Worst case scenario? Rupert Murdoch says: “I choo-choo-choose you!”

 

10 Comments

Add your own

  • 1. Lavrentij "Anarchy99" Lemko  |  March 28th, 2011 at 10:13 am

    Who is bankrolling this Koch-baby? http://www.hss.cmu.edu/departments/sds/src/faculty/skinner.php

  • 2. Duarte Guerreiro  |  March 28th, 2011 at 1:09 pm

    Those Philip k. Dick references really hit my snob spot.

  • 3. I1  |  March 28th, 2011 at 2:04 pm

    So fucking slapable.

  • 4. Whoa  |  March 28th, 2011 at 2:19 pm

    JUST WHAT I NEED! MAGNETS IN MY BRAIN!
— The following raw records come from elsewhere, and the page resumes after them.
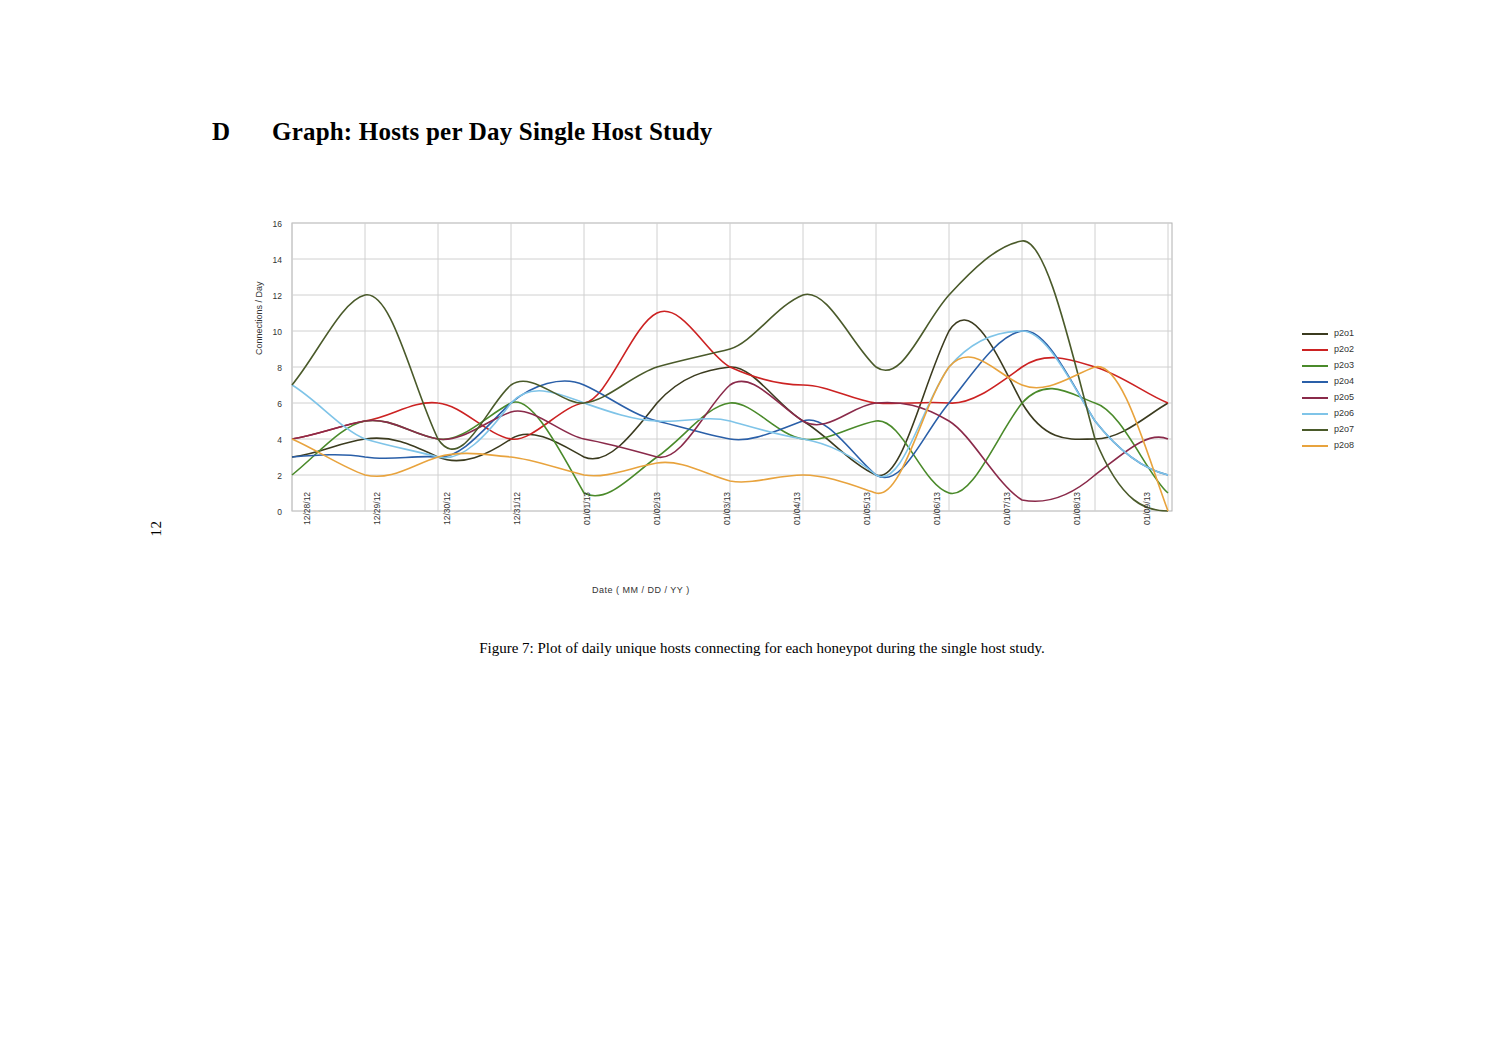12
DGraph: Hosts per Day Single Host Study
Connections / Day
Date ( MM / DD / YY )
16
14
12
10
8
6
4
2
0
12/28/12
12/29/12
12/30/12
12/31/12
01/01/13
01/02/13
01/03/13
01/04/13
01/05/13
01/06/13
01/07/13
01/08/13
01/09/13
p2o1
p2o2
p2o3
p2o4
p2o5
p2o6
p2o7
p2o8
Figure 7: Plot of daily unique hosts connecting for each honeypot during the single host study.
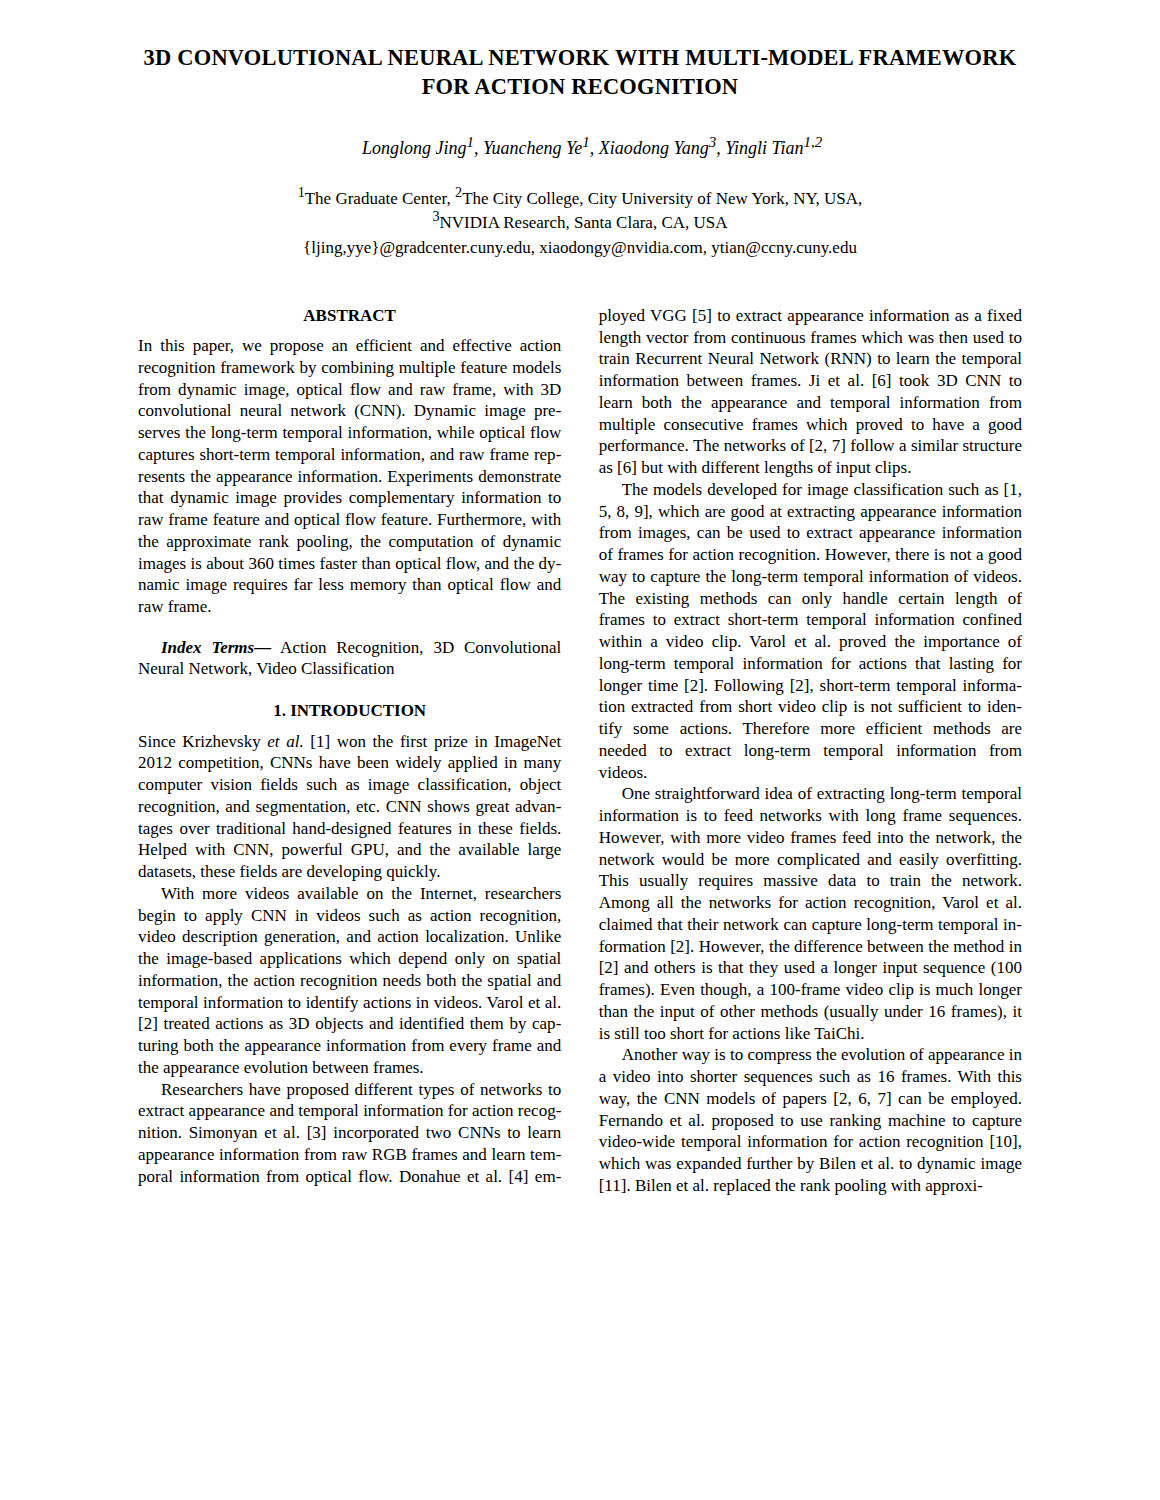3D Convolutional Neural Network with Multi-Model Framework for Action Recognition
Longlong Jing1, Yuancheng Ye1, Xiaodong Yang3, Yingli Tian1,2
1The Graduate Center, 2The City College, City University of New York, NY, USA,
3NVIDIA Research, Santa Clara, CA, USA
{ljing,yye}@gradcenter.cuny.edu, xiaodongy@nvidia.com, ytian@ccny.cuny.edu
Abstract
In this paper, we propose an efficient and effective action recognition framework by combining multiple feature models from dynamic image, optical flow and raw frame, with 3D convolutional neural network (CNN). Dynamic image preserves the long-term temporal information, while optical flow captures short-term temporal information, and raw frame represents the appearance information. Experiments demonstrate that dynamic image provides complementary information to raw frame feature and optical flow feature. Furthermore, with the approximate rank pooling, the computation of dynamic images is about 360 times faster than optical flow, and the dynamic image requires far less memory than optical flow and raw frame.
Index Terms— Action Recognition, 3D Convolutional Neural Network, Video Classification
1. Introduction
Since Krizhevsky et al. [1] won the first prize in ImageNet 2012 competition, CNNs have been widely applied in many computer vision fields such as image classification, object recognition, and segmentation, etc. CNN shows great advantages over traditional hand-designed features in these fields. Helped with CNN, powerful GPU, and the available large datasets, these fields are developing quickly.
With more videos available on the Internet, researchers begin to apply CNN in videos such as action recognition, video description generation, and action localization. Unlike the image-based applications which depend only on spatial information, the action recognition needs both the spatial and temporal information to identify actions in videos. Varol et al. [2] treated actions as 3D objects and identified them by capturing both the appearance information from every frame and the appearance evolution between frames.
Researchers have proposed different types of networks to extract appearance and temporal information for action recognition. Simonyan et al. [3] incorporated two CNNs to learn appearance information from raw RGB frames and learn temporal information from optical flow. Donahue et al. [4] employed VGG [5] to extract appearance information as a fixed length vector from continuous frames which was then used to train Recurrent Neural Network (RNN) to learn the temporal information between frames. Ji et al. [6] took 3D CNN to learn both the appearance and temporal information from multiple consecutive frames which proved to have a good performance. The networks of [2, 7] follow a similar structure as [6] but with different lengths of input clips.
The models developed for image classification such as [1, 5, 8, 9], which are good at extracting appearance information from images, can be used to extract appearance information of frames for action recognition. However, there is not a good way to capture the long-term temporal information of videos. The existing methods can only handle certain length of frames to extract short-term temporal information confined within a video clip. Varol et al. proved the importance of long-term temporal information for actions that lasting for longer time [2]. Following [2], short-term temporal information extracted from short video clip is not sufficient to identify some actions. Therefore more efficient methods are needed to extract long-term temporal information from videos.
One straightforward idea of extracting long-term temporal information is to feed networks with long frame sequences. However, with more video frames feed into the network, the network would be more complicated and easily overfitting. This usually requires massive data to train the network. Among all the networks for action recognition, Varol et al. claimed that their network can capture long-term temporal information [2]. However, the difference between the method in [2] and others is that they used a longer input sequence (100 frames). Even though, a 100-frame video clip is much longer than the input of other methods (usually under 16 frames), it is still too short for actions like TaiChi.
Another way is to compress the evolution of appearance in a video into shorter sequences such as 16 frames. With this way, the CNN models of papers [2, 6, 7] can be employed. Fernando et al. proposed to use ranking machine to capture video-wide temporal information for action recognition [10], which was expanded further by Bilen et al. to dynamic image [11]. Bilen et al. replaced the rank pooling with approxi-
    I AM CERTAIN THIS WILL LEAD TO 100% BENEFIT AND ALL THE MAGNETIC WAVES WILL ABSOLUTELY 0% SIDE-EFFECTS! SIGN ME UP FOR 50 MAGIC AUTISM CAPS CAPTAIN MURDOCH!

  • 5. Jie Ke  |  March 28th, 2011 at 7:02 pm

    Fucking magnets, how do they work?

  • 6. Joe  |  March 29th, 2011 at 1:04 pm

    “Under the best case scenario, Snyder is just a tinfoil-hat conman, wasting the money of his increasingly decrepit tycoon master”

    I’m gonna go with that one, the guy is obviously a hack. It just goes to show that our elite overlords are just as retarded as everybody else. So much for meritocracy. The Richard Feynmans of today are too busy being quants to actually do anything useful.

  • 7. Nick  |  March 29th, 2011 at 4:55 pm

    There’s a video by national geographic that really aggrandizes him and his cap. Anyone know more about this? I thought they were a good source.

  • 8. Whoa  |  March 29th, 2011 at 5:28 pm

    MAGNETS, FUCKING MAGNETS, HAHAHA!

    I CAN’T TO FEEL THE MAGNETISM COURSE THROUGH MY BRAIN AND GIVE ME POWAAAAA! I AM MAGNETO, MASTER OF MAGNETS, WATCH ME DO MATH PROBLEMS LIKE THE GUY FROM RAINMAN! I WILL HELP YOU DODGE YOUR TAXES BETTER THAN A FLOCK OF JEWS AND ASIANS MURDOCH!

    AGGHGHGGHGHGH!!!!!

  • 9. jim  |  March 30th, 2011 at 10:56 pm

    Computers being what they are today, this is as if the British had spent WW1 trying to perfect crossbow technology. Can Teh Magick Headband allow Bubba McSixpack to retain 200,000 numbers & then average them down to the nearest millionth in 0.05 seconds, without ever making a mistake?

    Unless you’re in a specialized field like engineering you won’t ever even use high-school algebra … not a lot of regular jobs require remembering or adding up a hundred numbers in a minute flat, & the ones that do all much prefer their employees use machines to do it.

    tl;dr = I smell a tax/accounting scam.

  • 10. SK  |  April 1st, 2011 at 6:21 pm

    Snyder doesn’t exactly pull off the Fresh Prince look.

    I vote Emperor’s New clothes on this one. I’m sure Murdoch would love to outfit everyone with lobotomy-hats, though.